Economic Alliance Executive Director Doug Neumann said afterward that enhanced role is appropriate for the city to assume.
“We are important and solid partners and there is so much work to do particularly in talent attraction, but in business attraction as well,” Neumann said. “Any additional capacity that we can put toward this task is nothing but positive.”
Workforce
Growing the workforce through training and upskilling employees and recruiting new talent are key to navigating labor market constraints to help businesses grow and draw new businesses, O’Donnell said.
She announced the first-ever Mayor’s Youth Conference taking place this fall, a new one-day initiative that will provide high school students with an opportunity to connect with local mentors and learn about a variety of workforce opportunities.
The city this past year used federal American Rescue Plan Act funds to pilot scholarships where the city provides the last dollars to help students attend Kirkwood Community College for certain career and technical education programs.

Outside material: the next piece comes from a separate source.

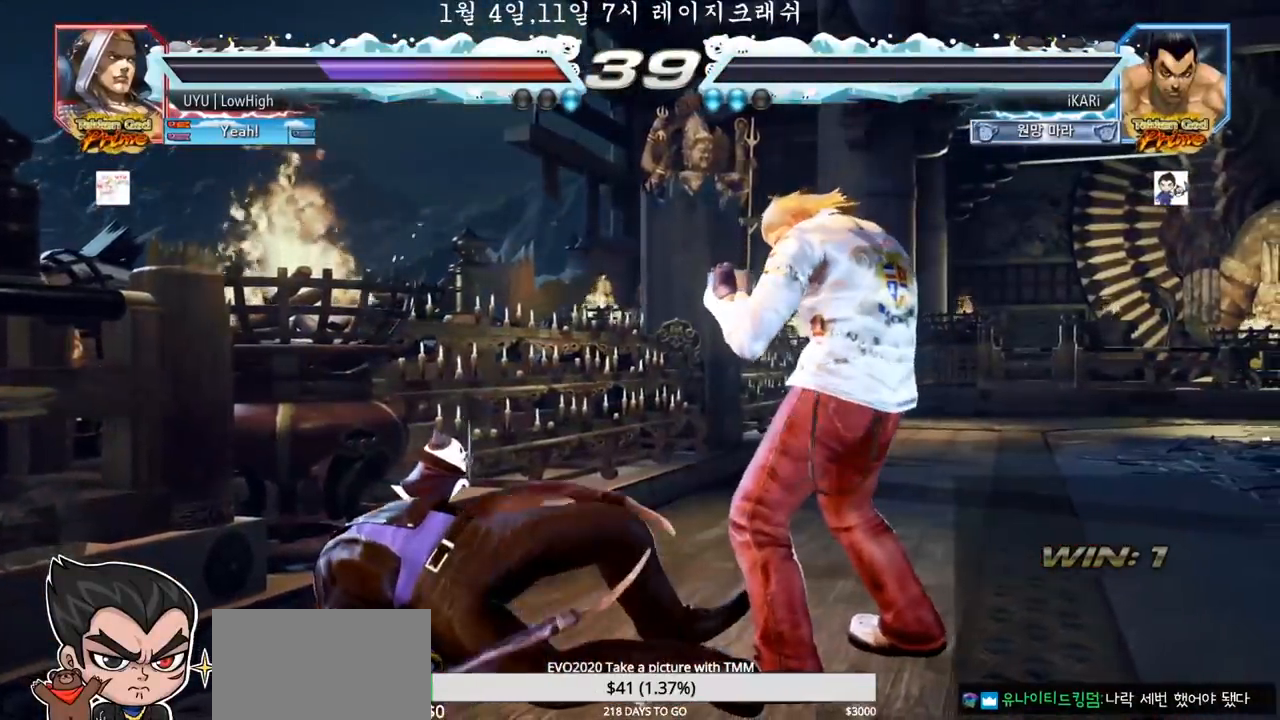
{"buttons": [], "left_stick": "center", "events": []}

Immigrant communities also should have opportunities to take part in the city’s growth, she said, and the city is supporting that with programs such as Gateways for Growth to ensure foreign-born residents have the education and connections to succeed.
Housing
More residents are struggling to find housing as the city faces demand for thousands of new units at all price points, O’Donnell said.
The influx of over $24 million in Community Development Block Grant disaster recovery funding will fuel new and infill housing development. Meanwhile, the city is pursuing other efforts to add new housing such as the restoration of the former Colonial Center building in Wellington Heights into affordable housing.
Downtown
As the city refreshes its downtown vision plan with Denver-based consultant Progressive Urban Management Associates, O’Donnell said Cedar Rapids must adapt to the changes brought on by COVID-19, which has left the urban core more empty of the workers that once kept the space active.
So far, there’s an opportunity to increase housing downtown, lean into green space and public art and amenities such as dog parks and other gathering spaces.
“Our challenge today is to determine what endures and what moves us forward,” O’Donnell said.
Disaster recovery
Work on the city’s permanent flood control system continues and the city has now completed nearly two miles of flood protection on both sides of the Cedar River — about 25 percent of the flood walls, levees and underground infrastructure needed to fortify the city against rising waters.
To recover from the 2020 derecho, O’Donnell said crews have removed more than 9,200 stumps left behind by trees downed in the storm’s hurricane-force winds.